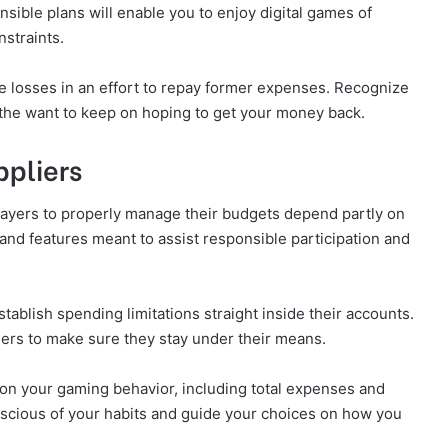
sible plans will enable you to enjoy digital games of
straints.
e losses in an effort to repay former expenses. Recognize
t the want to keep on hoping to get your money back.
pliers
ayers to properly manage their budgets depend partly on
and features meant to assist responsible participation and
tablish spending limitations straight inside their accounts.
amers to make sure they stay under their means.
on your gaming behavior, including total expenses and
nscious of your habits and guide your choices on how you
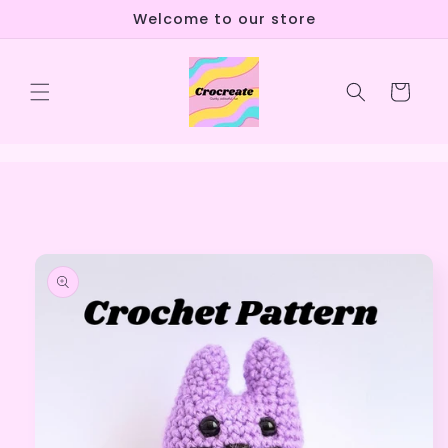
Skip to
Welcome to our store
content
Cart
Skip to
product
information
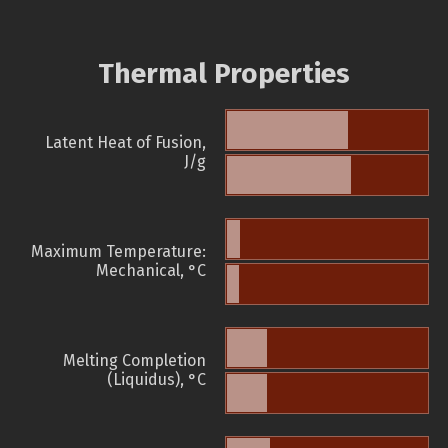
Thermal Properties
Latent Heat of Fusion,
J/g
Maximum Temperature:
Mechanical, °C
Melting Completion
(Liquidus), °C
* * * * * * *
- _Description of the task_
Give back, exactly and with nothing added, the lines from the line containing "Thermal Properties" through the final line of the records above, both of them included.

- _Exercise solution_
Thermal Properties
Latent Heat of Fusion,
J/g
Maximum Temperature:
Mechanical, °C
Melting Completion
(Liquidus), °C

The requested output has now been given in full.